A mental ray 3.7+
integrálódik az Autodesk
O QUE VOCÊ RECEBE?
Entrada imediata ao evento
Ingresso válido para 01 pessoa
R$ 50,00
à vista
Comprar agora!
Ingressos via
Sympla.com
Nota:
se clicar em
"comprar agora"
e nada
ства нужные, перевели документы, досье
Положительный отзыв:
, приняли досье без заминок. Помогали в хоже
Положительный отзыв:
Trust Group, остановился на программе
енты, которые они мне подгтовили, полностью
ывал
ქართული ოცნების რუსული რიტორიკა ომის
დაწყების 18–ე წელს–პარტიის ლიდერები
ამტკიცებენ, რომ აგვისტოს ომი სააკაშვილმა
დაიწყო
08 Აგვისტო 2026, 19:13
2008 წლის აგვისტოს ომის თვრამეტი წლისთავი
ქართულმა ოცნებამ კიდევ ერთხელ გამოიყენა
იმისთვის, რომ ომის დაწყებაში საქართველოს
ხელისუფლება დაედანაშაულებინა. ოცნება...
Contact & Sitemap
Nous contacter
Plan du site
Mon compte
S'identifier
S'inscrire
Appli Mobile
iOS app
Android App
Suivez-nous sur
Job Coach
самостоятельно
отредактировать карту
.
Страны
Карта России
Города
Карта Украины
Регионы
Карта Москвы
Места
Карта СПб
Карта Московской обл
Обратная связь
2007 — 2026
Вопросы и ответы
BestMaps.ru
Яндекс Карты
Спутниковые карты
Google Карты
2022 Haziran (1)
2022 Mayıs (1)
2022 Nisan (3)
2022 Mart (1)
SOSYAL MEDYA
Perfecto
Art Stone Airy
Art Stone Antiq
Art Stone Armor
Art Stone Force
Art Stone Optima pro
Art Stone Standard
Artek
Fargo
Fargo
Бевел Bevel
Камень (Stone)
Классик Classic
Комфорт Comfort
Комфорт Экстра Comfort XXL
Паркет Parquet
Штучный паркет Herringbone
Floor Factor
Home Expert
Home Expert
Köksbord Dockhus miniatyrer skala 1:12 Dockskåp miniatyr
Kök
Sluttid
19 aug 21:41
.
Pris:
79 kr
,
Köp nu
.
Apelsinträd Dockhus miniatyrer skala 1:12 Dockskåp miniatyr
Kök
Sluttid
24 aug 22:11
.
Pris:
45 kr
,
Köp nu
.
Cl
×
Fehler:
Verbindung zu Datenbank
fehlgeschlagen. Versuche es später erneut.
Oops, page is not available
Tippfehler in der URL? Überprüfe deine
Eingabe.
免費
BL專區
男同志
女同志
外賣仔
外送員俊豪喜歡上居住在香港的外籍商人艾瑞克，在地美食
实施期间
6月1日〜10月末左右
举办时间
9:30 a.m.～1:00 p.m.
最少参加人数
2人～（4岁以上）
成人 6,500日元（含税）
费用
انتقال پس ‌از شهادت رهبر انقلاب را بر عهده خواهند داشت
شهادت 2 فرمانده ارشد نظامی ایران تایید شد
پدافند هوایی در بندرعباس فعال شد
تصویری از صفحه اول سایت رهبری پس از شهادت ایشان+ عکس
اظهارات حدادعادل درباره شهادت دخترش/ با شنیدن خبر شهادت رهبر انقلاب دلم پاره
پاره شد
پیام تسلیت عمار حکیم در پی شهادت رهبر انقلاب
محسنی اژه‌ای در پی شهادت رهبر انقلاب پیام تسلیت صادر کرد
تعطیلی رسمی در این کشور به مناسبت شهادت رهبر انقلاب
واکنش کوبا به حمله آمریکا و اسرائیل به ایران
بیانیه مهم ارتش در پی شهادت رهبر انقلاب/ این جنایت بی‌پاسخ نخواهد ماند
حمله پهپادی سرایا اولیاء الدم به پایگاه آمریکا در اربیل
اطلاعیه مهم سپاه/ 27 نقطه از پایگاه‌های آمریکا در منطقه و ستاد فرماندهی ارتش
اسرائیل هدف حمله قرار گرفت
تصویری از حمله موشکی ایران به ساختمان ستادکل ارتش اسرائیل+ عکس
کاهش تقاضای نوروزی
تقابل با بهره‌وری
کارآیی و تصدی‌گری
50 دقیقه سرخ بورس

● **WHAT IS REQUIRED**
From the listing above, reproduce all the lines exactly.

● **EXERCISE RESPONSE**
A mental ray 3.7+
integrálódik az Autodesk
O QUE VOCÊ RECEBE?
Entrada imediata ao evento
Ingresso válido para 01 pessoa
R$ 50,00
à vista
Comprar agora!
Ingressos via
Sympla.com
Nota:
se clicar em
"comprar agora"
e nada
ства нужные, перевели документы, досье
Положительный отзыв:
, приняли досье без заминок. Помогали в хоже
Положительный отзыв:
Trust Group, остановился на программе
енты, которые они мне подгтовили, полностью
ывал
ქართული ოცნების რუსული რიტორიკა ომის
დაწყების 18–ე წელს–პარტიის ლიდერები
ამტკიცებენ, რომ აგვისტოს ომი სააკაშვილმა
დაიწყო
08 Აგვისტო 2026, 19:13
2008 წლის აგვისტოს ომის თვრამეტი წლისთავი
ქართულმა ოცნებამ კიდევ ერთხელ გამოიყენა
იმისთვის, რომ ომის დაწყებაში საქართველოს
ხელისუფლება დაედანაშაულებინა. ოცნება...
Contact & Sitemap
Nous contacter
Plan du site
Mon compte
S'identifier
S'inscrire
Appli Mobile
iOS app
Android App
Suivez-nous sur
Job Coach
самостоятельно
отредактировать карту
.
Страны
Карта России
Города
Карта Украины
Регионы
Карта Москвы
Места
Карта СПб
Карта Московской обл
Обратная связь
2007 — 2026
Вопросы и ответы
BestMaps.ru
Яндекс Карты
Спутниковые карты
Google Карты
2022 Haziran (1)
2022 Mayıs (1)
2022 Nisan (3)
2022 Mart (1)
SOSYAL MEDYA
Perfecto
Art Stone Airy
Art Stone Antiq
Art Stone Armor
Art Stone Force
Art Stone Optima pro
Art Stone Standard
Artek
Fargo
Fargo
Бевел Bevel
Камень (Stone)
Классик Classic
Комфорт Comfort
Комфорт Экстра Comfort XXL
Паркет Parquet
Штучный паркет Herringbone
Floor Factor
Home Expert
Home Expert
Köksbord Dockhus miniatyrer skala 1:12 Dockskåp miniatyr
Kök
Sluttid
19 aug 21:41
.
Pris:
79 kr
,
Köp nu
.
Apelsinträd Dockhus miniatyrer skala 1:12 Dockskåp miniatyr
Kök
Sluttid
24 aug 22:11
.
Pris:
45 kr
,
Köp nu
.
Cl
×
Fehler:
Verbindung zu Datenbank
fehlgeschlagen. Versuche es später erneut.
Oops, page is not available
Tippfehler in der URL? Überprüfe deine
Eingabe.
免費
BL專區
男同志
女同志
外賣仔
外送員俊豪喜歡上居住在香港的外籍商人艾瑞克，在地美食
实施期间
6月1日〜10月末左右
举办时间
9:30 a.m.～1:00 p.m.
最少参加人数
2人～（4岁以上）
成人 6,500日元（含税）
费用
انتقال پس ‌از شهادت رهبر انقلاب را بر عهده خواهند داشت
شهادت 2 فرمانده ارشد نظامی ایران تایید شد
پدافند هوایی در بندرعباس فعال شد
تصویری از صفحه اول سایت رهبری پس از شهادت ایشان+ عکس
اظهارات حدادعادل درباره شهادت دخترش/ با شنیدن خبر شهادت رهبر انقلاب دلم پاره
پاره شد
پیام تسلیت عمار حکیم در پی شهادت رهبر انقلاب
محسنی اژه‌ای در پی شهادت رهبر انقلاب پیام تسلیت صادر کرد
تعطیلی رسمی در این کشور به مناسبت شهادت رهبر انقلاب
واکنش کوبا به حمله آمریکا و اسرائیل به ایران
بیانیه مهم ارتش در پی شهادت رهبر انقلاب/ این جنایت بی‌پاسخ نخواهد ماند
حمله پهپادی سرایا اولیاء الدم به پایگاه آمریکا در اربیل
اطلاعیه مهم سپاه/ 27 نقطه از پایگاه‌های آمریکا در منطقه و ستاد فرماندهی ارتش
اسرائیل هدف حمله قرار گرفت
تصویری از حمله موشکی ایران به ساختمان ستادکل ارتش اسرائیل+ عکس
کاهش تقاضای نوروزی
تقابل با بهره‌وری
کارآیی و تصدی‌گری
50 دقیقه سرخ بورس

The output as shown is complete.